Scientists at Los Alamos National Laboratory have created a computational model that could change the way that researchers look at possibilities for an HIV-1 vaccine.
“An effective HIV-1 vaccine has proven elusive, partly due to the difficulty of causing an immune response that can neutralize the diverse viral strains circulating in the human population,” said Alan Perelson, of Los Alamos’ Theoretical Biology and Biophysics Group. “Harnessing the power of broadly neutralizing antibodies, which emerge years into a chronic HIV infection, could help overcome this challenge.”

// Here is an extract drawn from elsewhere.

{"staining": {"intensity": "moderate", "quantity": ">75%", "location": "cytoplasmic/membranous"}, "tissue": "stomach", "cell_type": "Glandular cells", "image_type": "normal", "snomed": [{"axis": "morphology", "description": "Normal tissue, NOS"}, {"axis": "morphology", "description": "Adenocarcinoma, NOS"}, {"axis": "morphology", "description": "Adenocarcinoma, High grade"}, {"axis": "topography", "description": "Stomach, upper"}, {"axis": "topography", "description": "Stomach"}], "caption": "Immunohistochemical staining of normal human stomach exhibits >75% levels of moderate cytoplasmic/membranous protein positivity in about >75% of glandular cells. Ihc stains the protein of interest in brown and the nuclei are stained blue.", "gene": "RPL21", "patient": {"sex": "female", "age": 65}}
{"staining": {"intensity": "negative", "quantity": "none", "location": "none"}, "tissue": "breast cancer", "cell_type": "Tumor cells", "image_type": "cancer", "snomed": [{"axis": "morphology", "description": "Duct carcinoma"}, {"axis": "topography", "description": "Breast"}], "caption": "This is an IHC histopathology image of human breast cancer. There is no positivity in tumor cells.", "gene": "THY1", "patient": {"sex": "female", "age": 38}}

Shishi Luo and Perelson, published their findings in the paper “Competitive exclusion by autologous antibodies can prevent broad HIV-1 antibodies from arising.”
They used a mathematical model to examine how broadly neutralizing antibodies coevolve with HIV. By simulating the co-evolution of multiple viral strains and antibody populations, Perelson and Luo show that broadly neutralizing antibodies emerge late in infection due to competition from the highly specific antibody response to the dominant viral species in an infected person.
In their model, broadly neutralizing antibodies emerge earlier, and face less competition, in infections caused by multiple distinct strains of HIV compared with single strains. The findings support the view that a vaccine containing a mixture of diverse viral strains might reduce this competition, reduce the number of antibody mutations and elicit broadly neutralizing antibodies earlier in infection.
Traditional vaccine design is based on the premise that infection is protective and that a vaccine should mimic a natural infection. However, Luo and Perelson’s findings suggest that a vaccine should instead present the host with high levels of multiple diverse strains.